**Chart comprehension data:**
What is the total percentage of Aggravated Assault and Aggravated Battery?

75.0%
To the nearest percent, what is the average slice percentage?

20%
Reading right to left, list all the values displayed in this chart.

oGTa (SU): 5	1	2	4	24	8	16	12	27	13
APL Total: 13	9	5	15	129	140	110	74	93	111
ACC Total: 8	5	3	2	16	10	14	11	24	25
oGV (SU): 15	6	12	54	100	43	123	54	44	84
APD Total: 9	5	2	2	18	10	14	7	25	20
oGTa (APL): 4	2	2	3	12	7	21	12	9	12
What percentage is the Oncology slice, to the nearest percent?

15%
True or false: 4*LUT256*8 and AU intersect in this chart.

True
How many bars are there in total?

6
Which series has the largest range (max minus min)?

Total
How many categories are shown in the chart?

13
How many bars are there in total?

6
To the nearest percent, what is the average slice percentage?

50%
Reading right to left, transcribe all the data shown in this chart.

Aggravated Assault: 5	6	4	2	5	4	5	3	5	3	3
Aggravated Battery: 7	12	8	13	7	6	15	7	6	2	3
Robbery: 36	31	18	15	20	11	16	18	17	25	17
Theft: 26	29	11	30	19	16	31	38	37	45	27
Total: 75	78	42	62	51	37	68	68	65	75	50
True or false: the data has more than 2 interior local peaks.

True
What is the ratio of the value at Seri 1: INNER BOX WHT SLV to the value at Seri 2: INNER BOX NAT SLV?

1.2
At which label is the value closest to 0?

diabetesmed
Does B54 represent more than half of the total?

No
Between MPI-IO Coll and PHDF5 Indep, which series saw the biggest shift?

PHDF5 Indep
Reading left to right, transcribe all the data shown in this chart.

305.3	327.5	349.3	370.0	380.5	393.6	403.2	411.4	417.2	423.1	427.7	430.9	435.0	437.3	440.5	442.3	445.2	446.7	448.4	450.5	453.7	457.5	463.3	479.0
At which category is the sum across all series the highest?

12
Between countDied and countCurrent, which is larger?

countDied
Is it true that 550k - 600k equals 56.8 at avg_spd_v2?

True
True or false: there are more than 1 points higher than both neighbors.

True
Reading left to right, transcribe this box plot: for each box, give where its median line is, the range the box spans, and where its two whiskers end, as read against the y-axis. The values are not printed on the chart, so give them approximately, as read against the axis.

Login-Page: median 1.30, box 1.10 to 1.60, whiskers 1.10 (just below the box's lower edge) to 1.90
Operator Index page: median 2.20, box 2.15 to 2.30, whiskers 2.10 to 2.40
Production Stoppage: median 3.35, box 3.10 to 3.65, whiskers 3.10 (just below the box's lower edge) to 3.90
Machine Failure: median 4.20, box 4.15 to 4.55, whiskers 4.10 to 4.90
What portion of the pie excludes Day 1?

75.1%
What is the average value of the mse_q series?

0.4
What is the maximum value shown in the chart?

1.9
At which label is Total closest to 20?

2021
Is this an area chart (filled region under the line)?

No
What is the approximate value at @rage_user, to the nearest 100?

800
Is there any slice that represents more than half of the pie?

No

**Aim of the exercise:** Recast the lines as a Markdown table with the columns Row and Text, numbering each row and leaving out blank lines. Begin at the line that contains "diabetesmed" and stop after the line that contains "At which category".

**Written answer:**
| Row | Text |
|---|---|
| 1 | diabetesmed |
| 2 | Does B54 represent more than half of the total? |
| 3 | No |
| 4 | Between MPI-IO Coll and PHDF5 Indep, which series saw the biggest shift? |
| 5 | PHDF5 Indep |
| 6 | Reading left to right, transcribe all the data shown in this chart. |
| 7 | 305.3	327.5	349.3	370.0	380.5	393.6	403.2	411.4	417.2	423.1	427.7	430.9	435.0	437.3	440.5	442.3	445.2	446.7	448.4	450.5	453.7	457.5	463.3	479.0 |
| 8 | At which category is the sum across all series the highest? |